On April 4, 2016, the United States Department of the Treasury issued temporary regulations that expand the scope of transactions subject to the rules designed to eliminate the US tax benefits of "inversions." The temporary regulations also formalized anti-inversion rules that were first announced in Notice 2014-52 and Notice 2015-79 (see related coverage). Finally, the Treasury Department issued proposed regulations designed to constrain certain transactions involving intercompany debt that, when combined with inversions, can significantly reduce a US company's US income tax liability.

In general, an inversion is a transaction in which a US corporation is acquired by a smaller foreign corporation. The US tax consequences vary depending on the amount of the stock held in the acquiring foreign corporation by shareholders of the US corporation after the transaction, (which is referred to as the "ownership percentage"). If the ownership percentage is at least 80%, the foreign corporation is treated as a US corporation for US tax purposes. If instead the ownership percentage is less than 80% but at least 60%, the foreign corporation is respected as a foreign corporation for US tax purposes, but the acquired US corporation, its affiliates and shareholders will suffer certain adverse tax consequences. If the ownership percentage is less than 60%, an inversion potentially offers significant US tax benefits but will generally be a taxable transaction for US taxpayers if the ownership percentage is not less than 50%.

The new temporary regulations, which are effective on April 8, 2016, expand the scope of transactions subject to the punitive anti-inversion rules described above:

  • Serial inverters. The higher the value of a foreign acquiring corporation's stock, the lower the ownership percentage. Current law effectively prevents a foreign corporation from avoiding the inversion rules by increasing its value through cash financings. Under the new temporary regulations, a foreign corporation generally cannot increase the value of its stock by acquiring multiple US corporations in a short time period. The Internal Revenue Service may now disregard stock of a foreign corporation that is attributable to the assets of a US corporation that was acquired within 36 months of the signing date of the latest acquisition.
  • Multiple-step acquisitions. In some cases, the anti-inversion rules may apply to a foreign corporation's acquisition of an unrelated foreign corporation that recently acquired a US corporation if the acquisitions were part of a plan. By contrast, prior to the issuance of the temporary regulations, the acquisition of one foreign corporation by another was generally not subject to the inversion rules.

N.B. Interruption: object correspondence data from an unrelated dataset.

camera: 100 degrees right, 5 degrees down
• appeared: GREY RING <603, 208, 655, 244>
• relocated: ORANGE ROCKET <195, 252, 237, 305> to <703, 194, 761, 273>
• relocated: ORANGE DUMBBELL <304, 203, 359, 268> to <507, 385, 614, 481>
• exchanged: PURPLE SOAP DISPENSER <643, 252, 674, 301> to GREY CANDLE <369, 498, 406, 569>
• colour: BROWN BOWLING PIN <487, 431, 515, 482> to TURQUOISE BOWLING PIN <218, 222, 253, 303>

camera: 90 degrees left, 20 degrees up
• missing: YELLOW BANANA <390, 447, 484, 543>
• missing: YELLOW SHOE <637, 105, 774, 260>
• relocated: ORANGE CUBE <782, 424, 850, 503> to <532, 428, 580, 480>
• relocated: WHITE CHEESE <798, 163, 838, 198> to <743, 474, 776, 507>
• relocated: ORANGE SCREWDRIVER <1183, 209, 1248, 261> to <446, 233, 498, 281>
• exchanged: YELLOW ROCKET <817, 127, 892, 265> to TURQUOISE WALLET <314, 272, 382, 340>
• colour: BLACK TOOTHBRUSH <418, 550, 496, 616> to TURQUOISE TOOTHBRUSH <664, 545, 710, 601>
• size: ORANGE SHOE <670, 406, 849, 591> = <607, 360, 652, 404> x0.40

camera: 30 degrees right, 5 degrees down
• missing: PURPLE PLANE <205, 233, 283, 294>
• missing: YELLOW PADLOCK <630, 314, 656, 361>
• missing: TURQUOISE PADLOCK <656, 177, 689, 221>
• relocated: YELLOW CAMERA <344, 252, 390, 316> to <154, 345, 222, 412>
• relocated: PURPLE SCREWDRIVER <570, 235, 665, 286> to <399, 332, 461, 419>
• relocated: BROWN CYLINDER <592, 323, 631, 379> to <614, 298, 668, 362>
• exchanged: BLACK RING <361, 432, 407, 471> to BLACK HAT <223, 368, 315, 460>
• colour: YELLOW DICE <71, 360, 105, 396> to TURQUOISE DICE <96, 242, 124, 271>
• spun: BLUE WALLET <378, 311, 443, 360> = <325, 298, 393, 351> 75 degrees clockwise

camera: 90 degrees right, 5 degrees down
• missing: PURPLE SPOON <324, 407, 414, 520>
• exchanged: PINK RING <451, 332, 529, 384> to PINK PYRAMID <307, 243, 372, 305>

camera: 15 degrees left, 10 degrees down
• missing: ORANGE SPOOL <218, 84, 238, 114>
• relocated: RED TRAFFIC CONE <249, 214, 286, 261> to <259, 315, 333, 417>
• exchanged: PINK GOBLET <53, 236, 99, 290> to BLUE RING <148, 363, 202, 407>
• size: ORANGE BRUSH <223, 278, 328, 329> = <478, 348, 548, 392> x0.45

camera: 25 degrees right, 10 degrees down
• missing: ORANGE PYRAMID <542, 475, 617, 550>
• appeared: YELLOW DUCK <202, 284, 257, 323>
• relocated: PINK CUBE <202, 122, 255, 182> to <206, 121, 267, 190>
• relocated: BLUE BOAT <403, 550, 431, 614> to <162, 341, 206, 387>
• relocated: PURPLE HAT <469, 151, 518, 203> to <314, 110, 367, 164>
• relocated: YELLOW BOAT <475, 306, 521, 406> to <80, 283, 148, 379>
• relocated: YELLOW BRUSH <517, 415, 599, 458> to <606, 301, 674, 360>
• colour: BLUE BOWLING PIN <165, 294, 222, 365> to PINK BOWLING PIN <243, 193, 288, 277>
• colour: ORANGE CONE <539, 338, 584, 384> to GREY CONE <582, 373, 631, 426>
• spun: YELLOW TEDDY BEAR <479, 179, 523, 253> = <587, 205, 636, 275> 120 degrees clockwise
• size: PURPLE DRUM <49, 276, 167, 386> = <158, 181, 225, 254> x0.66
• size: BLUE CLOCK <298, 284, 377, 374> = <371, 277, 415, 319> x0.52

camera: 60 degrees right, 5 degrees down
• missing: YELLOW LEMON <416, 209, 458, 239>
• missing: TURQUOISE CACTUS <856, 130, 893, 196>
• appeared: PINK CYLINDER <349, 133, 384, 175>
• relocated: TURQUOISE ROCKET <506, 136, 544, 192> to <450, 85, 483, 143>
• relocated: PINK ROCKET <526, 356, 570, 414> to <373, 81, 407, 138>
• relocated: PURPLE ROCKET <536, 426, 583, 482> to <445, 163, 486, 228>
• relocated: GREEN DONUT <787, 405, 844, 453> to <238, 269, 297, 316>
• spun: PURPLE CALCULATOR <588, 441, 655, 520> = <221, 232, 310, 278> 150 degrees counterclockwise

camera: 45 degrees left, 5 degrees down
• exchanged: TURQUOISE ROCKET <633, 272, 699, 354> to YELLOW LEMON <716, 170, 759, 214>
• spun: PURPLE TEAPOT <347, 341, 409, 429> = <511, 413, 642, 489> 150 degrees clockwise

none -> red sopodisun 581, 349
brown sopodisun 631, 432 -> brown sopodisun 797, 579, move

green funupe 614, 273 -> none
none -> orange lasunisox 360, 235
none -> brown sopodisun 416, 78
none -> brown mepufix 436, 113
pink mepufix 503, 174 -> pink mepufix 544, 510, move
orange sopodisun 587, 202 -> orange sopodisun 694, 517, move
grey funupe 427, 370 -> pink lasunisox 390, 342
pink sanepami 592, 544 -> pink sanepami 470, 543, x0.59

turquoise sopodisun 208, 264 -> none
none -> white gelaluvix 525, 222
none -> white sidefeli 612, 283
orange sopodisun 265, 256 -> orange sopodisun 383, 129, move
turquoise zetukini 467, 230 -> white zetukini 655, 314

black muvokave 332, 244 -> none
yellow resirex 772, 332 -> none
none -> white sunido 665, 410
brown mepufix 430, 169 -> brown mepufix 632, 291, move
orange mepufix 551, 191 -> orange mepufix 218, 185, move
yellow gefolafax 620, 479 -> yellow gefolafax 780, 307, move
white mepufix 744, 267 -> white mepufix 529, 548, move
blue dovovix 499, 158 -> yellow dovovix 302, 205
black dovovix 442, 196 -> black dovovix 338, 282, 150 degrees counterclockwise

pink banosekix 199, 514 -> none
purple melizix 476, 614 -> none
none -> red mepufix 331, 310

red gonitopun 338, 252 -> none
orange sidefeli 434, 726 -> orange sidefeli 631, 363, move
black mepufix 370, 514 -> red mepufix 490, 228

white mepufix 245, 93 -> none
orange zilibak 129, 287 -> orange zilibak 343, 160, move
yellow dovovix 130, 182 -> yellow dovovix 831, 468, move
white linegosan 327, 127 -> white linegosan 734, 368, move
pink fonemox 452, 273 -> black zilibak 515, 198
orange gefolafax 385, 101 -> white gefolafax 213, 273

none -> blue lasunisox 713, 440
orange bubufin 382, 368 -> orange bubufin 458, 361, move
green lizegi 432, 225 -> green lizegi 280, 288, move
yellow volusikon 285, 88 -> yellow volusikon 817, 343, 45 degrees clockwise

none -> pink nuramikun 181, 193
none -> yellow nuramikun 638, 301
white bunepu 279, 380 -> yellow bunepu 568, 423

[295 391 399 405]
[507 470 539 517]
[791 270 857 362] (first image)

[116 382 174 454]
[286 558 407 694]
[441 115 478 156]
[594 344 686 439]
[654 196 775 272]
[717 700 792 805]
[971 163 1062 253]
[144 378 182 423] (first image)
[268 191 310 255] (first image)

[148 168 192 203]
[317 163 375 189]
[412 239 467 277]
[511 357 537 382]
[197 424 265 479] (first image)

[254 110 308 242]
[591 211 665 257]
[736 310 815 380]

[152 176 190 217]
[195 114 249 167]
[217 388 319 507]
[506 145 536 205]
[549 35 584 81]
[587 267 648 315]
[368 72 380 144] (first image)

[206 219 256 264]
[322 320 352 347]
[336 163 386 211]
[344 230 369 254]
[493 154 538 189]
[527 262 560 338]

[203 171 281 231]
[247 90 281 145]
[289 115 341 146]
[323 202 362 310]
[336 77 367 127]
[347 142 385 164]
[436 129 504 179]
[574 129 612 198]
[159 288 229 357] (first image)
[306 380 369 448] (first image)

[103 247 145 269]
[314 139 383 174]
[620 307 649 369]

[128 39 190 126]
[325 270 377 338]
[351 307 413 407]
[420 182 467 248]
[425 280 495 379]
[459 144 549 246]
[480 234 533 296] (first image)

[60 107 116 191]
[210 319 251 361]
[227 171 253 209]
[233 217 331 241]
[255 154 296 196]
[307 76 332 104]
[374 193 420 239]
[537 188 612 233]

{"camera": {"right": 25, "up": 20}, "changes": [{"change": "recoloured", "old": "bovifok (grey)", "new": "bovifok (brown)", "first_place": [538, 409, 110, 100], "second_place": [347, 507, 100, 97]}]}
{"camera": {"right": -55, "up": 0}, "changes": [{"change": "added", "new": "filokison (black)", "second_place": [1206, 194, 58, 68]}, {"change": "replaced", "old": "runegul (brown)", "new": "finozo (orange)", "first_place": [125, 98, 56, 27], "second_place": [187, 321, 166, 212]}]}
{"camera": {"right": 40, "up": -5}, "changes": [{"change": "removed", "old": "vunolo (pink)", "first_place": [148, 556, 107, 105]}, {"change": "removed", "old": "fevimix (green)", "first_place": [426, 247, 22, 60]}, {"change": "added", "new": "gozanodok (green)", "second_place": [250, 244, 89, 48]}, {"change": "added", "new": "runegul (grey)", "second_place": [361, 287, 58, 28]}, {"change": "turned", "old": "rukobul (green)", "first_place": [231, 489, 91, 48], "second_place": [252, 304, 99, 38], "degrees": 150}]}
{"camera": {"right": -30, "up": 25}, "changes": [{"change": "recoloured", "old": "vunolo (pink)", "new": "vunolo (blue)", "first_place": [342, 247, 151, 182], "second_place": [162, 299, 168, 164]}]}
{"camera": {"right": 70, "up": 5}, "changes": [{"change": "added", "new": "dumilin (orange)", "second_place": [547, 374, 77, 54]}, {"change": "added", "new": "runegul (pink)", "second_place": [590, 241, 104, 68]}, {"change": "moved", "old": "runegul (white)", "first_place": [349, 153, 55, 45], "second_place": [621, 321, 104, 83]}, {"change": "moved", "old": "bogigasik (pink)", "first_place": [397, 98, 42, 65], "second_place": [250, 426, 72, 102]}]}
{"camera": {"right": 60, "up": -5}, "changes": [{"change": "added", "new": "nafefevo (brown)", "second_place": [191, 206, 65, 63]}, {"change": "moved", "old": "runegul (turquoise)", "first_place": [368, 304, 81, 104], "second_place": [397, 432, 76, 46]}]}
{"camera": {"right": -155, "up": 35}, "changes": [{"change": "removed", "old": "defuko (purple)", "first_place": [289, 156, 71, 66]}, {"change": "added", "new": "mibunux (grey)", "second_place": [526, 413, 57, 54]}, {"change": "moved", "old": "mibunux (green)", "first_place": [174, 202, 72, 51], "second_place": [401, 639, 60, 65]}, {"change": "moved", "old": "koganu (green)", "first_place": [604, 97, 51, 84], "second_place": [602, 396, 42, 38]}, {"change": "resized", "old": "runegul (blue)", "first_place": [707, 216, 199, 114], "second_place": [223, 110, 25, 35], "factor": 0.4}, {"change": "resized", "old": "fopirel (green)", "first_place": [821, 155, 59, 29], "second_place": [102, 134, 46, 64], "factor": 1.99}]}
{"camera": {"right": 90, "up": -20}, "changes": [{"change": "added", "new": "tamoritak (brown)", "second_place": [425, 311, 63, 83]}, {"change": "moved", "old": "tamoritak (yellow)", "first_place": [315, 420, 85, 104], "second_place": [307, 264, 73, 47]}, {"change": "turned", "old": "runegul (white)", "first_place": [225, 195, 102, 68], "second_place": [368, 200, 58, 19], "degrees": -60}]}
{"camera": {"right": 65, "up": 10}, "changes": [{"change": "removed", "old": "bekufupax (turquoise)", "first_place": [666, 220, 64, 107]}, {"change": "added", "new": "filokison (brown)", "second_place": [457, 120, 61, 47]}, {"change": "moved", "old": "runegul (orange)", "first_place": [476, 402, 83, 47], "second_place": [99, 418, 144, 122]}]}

A US corporation that is acquired by a foreign corporation often borrows from the acquiring foreign corporation or a related foreign entity. The interest expense deducted by the US corporation reduces its US taxable income while the related party lender pays little or no tax on the interest income if it is resident in a low-tax country. The new proposed regulations attempt to curb these and similar "earnings stripping" arrangements by recharacterizing debt instruments issued to a related party as equity, thereby depriving the borrower of the tax benefit of interest deductions.Under the proposed regulations related-party debt is recharacterized as equity in the following circumstances:

  • Distributions of intercompany debt. A US subsidiary distributes its debt to its parent (or another shareholder). Recharacterization is more likely if no new capital is raised at the subsidiary level in connection with the distribution and if the transaction lacks substantial non-tax business purpose.
  • Debt issued in exchange for affiliate stock. A subsidiary uses its debt to acquire from its parent the stock of a brother/sister corporation.
  • Debt issued in an internal asset reorg. A corporation uses its debt to acquire the assets of a related corporation. For example, a subsidiary issues debt to acquire from its parent the stock of a brother/sister corporation and the parent subsequently liquidates the acquired corporation (or files a check-the-box election with respect to the acquired corporation) in a Type D reorganization.
  • Debt issued to fund certain related-party transactions. A corporation issues its debt instrument to an affiliate with a principal purpose of funding (1) a distribution of cash or other property to a related corporate shareholder, (2) an acquisition of affiliate stock from an affiliate, or (3) certain acquisitions of property from an affiliate pursuant to an internal asset reorganization.

Additionally, the proposed regulations enable the IRS to treat intercompany debt as part-debt and part-equity. Prior to the issuance of these proposed regulations, debt instruments were generally treated as wholly debt or recharacterized as wholly equity. A 50% common ownership test is applied to test relatedness.

Finally, the proposed regulations require certain entities to prepare and maintain documentation supporting the characterization of related-party indebtedness as debt for US tax purposes. If these requirements are not satisfied, the instrument will be treated as equity for tax purposes. The documentation requirements focus on evidencing four hallmarks of indebtedness: (1) a binding obligation to repay the funds advanced, (2) creditor/holder's rights to enforce the terms of the instrument, (3) a reasonable expectation of repayment, and (4) a genuine debtor-creditor relationship.

These proposed regulations apply to instruments issued on or after April 4, 2016 and to any debt instrument treated as issued before April 4, 2016 as a result of a check the box election filed on or after April 4, 2016.